HOW TO COMPLETE THIS TASK: Start at the line that has "right shoulder: (352, 789, 20)" and stop after the line that has "left ankle: (1314, 1391, -25)". Give only those lines again, renaming "knee" to "patella" and leaving everything else unchanged.

PROVIDED RECORDS:

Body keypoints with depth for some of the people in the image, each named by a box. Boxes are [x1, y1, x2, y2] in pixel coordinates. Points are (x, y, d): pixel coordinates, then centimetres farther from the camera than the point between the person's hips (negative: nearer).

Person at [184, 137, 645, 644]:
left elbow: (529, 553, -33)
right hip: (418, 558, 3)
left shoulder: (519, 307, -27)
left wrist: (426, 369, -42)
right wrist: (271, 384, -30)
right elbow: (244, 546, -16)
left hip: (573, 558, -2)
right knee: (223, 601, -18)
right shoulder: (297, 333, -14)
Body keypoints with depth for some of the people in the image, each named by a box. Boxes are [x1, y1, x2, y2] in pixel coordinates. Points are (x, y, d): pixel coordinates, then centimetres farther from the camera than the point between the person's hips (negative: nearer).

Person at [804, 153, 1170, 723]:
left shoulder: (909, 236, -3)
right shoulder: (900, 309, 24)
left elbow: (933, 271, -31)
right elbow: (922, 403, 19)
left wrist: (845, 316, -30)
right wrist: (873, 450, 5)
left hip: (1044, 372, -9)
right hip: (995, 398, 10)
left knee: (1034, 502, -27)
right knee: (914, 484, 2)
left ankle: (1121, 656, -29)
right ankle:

* * *

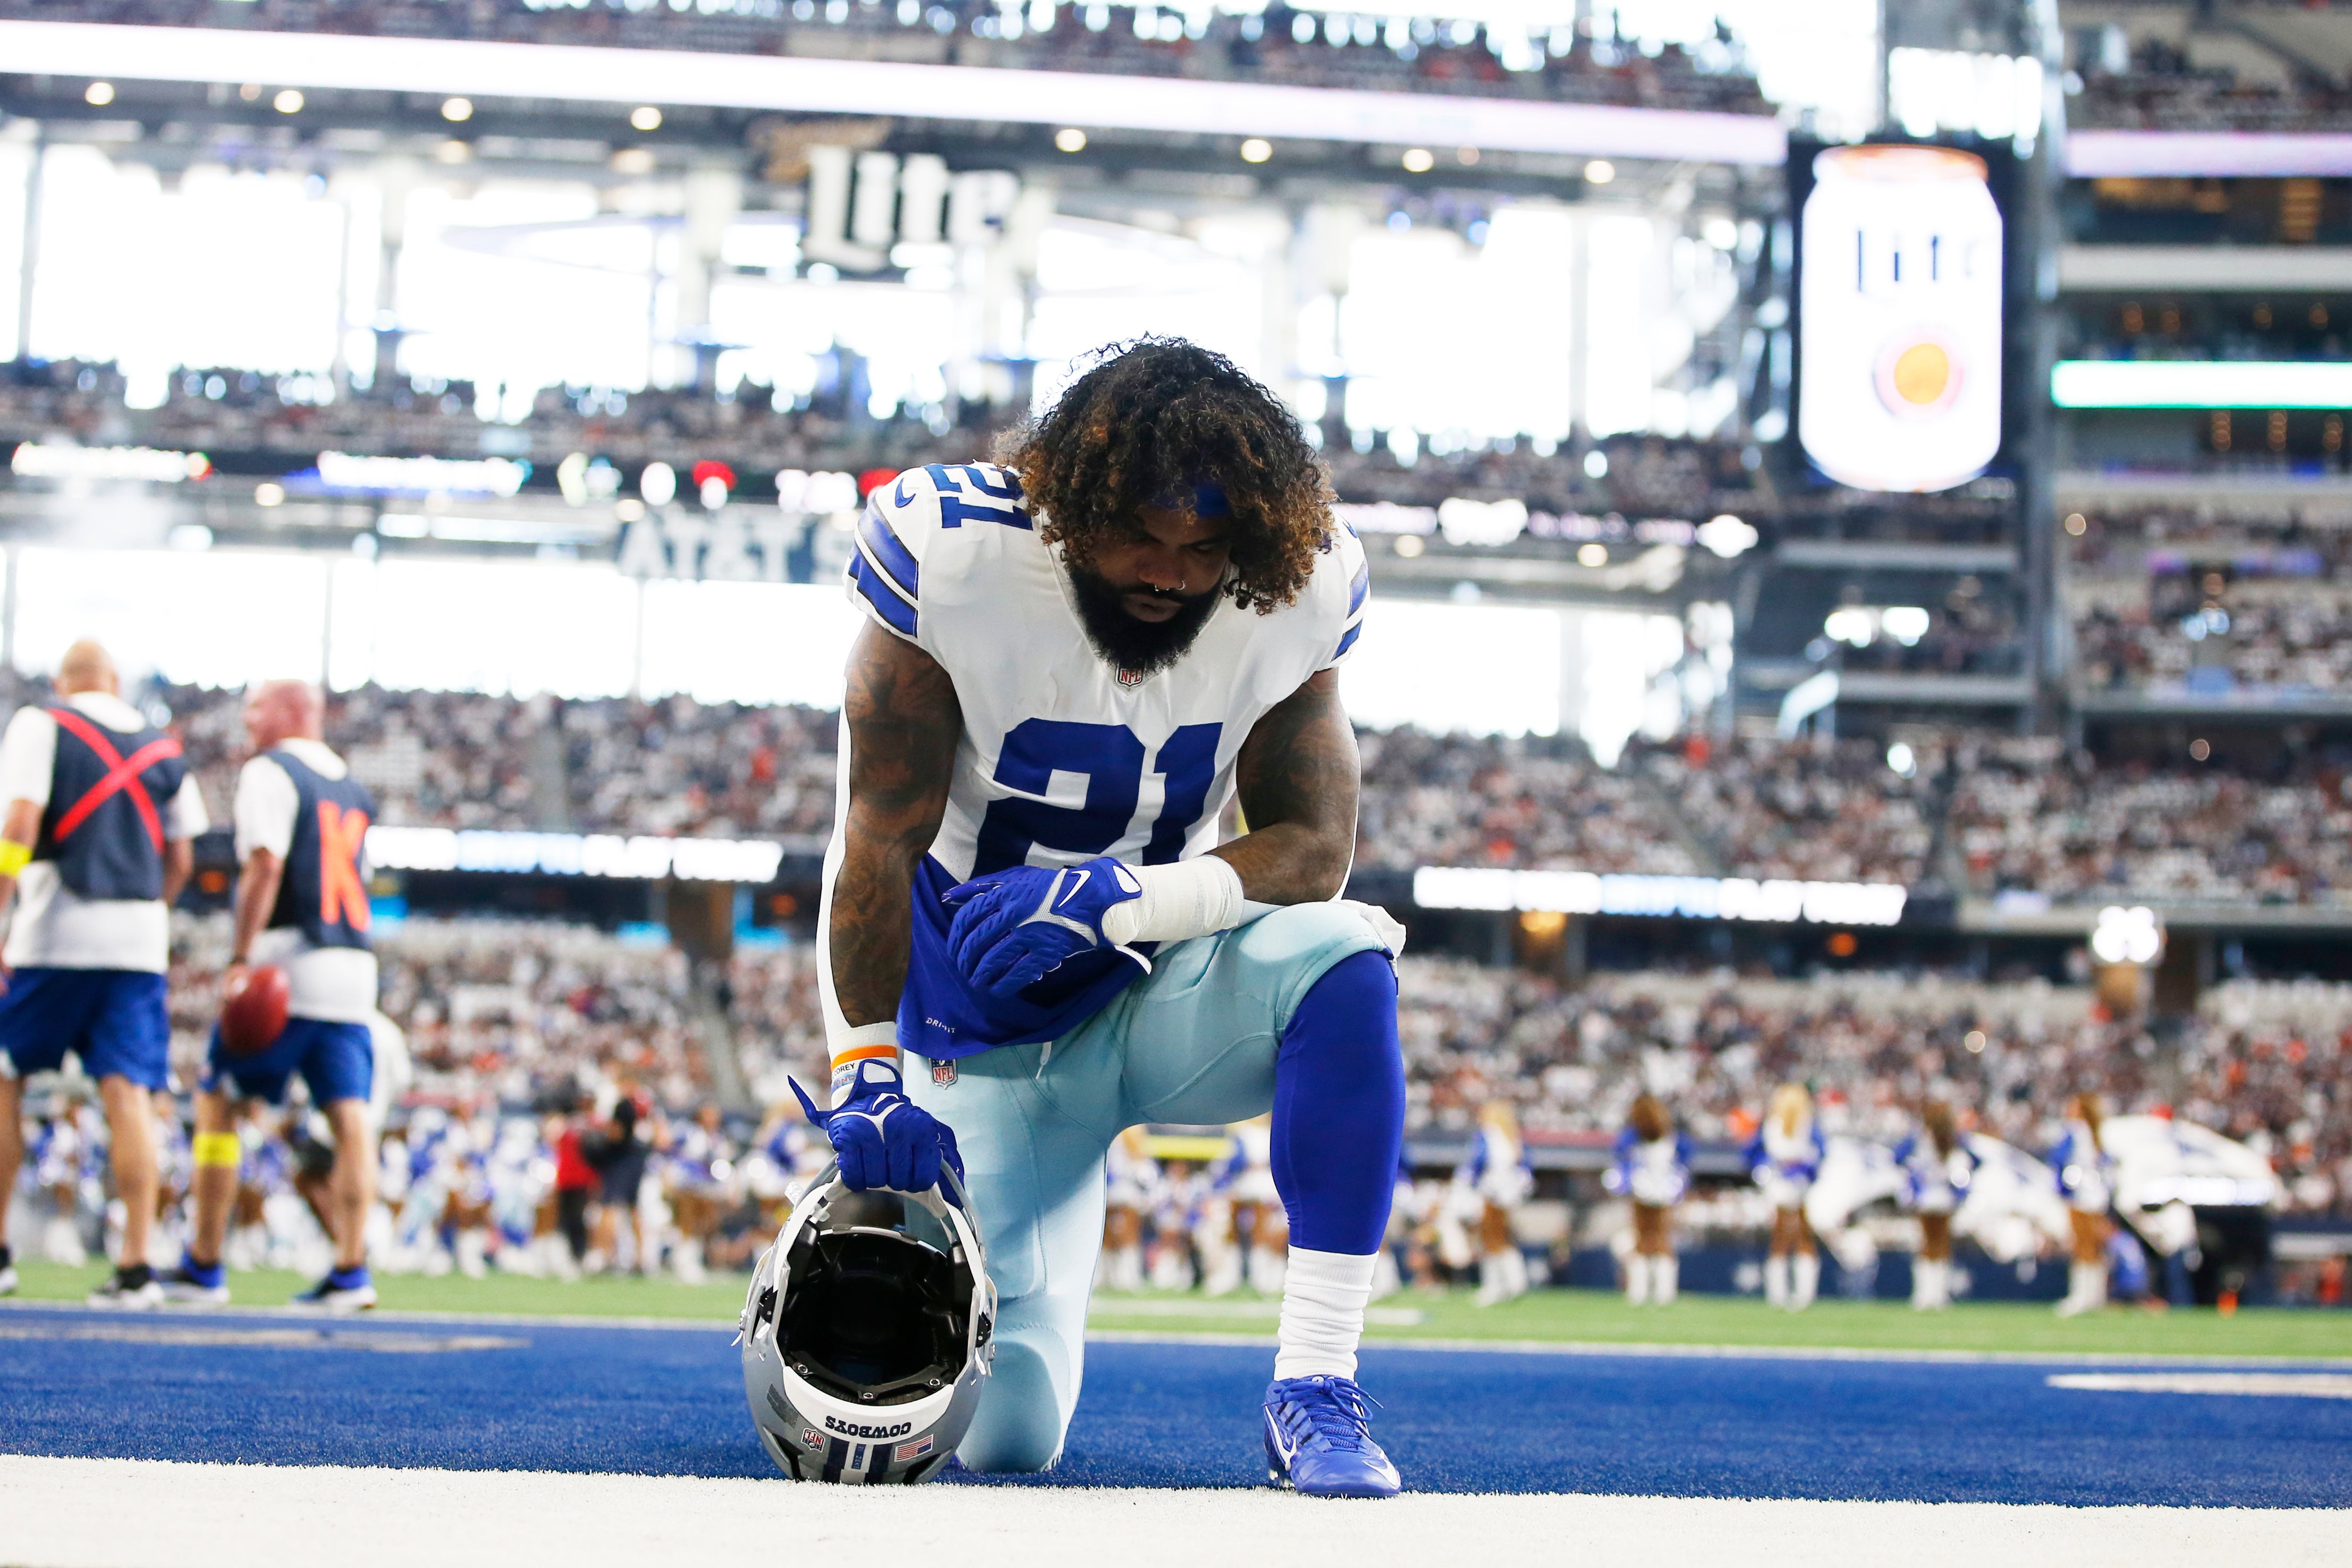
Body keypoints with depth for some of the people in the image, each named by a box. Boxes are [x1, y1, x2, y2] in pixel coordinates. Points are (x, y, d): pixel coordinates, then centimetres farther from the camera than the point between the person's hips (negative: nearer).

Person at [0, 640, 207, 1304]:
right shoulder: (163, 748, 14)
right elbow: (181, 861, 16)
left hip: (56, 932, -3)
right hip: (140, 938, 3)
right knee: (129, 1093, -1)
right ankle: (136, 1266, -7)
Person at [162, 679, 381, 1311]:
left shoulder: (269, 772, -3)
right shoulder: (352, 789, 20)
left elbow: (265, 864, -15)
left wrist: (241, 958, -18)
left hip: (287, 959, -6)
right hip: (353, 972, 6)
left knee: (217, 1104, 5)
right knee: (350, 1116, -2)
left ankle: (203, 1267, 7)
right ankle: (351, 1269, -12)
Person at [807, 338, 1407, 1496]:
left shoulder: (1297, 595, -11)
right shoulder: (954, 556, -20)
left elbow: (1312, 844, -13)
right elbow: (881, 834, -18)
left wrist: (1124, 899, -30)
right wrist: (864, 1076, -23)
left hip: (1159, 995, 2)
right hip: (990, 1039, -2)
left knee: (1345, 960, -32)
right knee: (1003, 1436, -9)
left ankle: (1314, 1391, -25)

RESPONSE:
right shoulder: (352, 789, 20)
left elbow: (265, 864, -15)
left wrist: (241, 958, -18)
left hip: (287, 959, -6)
right hip: (353, 972, 6)
left patella: (217, 1104, 5)
right patella: (350, 1116, -2)
left ankle: (203, 1267, 7)
right ankle: (351, 1269, -12)
Person at [807, 338, 1407, 1496]:
left shoulder: (1297, 595, -11)
right shoulder: (954, 556, -20)
left elbow: (1312, 844, -13)
right elbow: (881, 834, -18)
left wrist: (1124, 899, -30)
right wrist: (864, 1076, -23)
left hip: (1159, 995, 2)
right hip: (990, 1039, -2)
left patella: (1345, 960, -32)
right patella: (1003, 1436, -9)
left ankle: (1314, 1391, -25)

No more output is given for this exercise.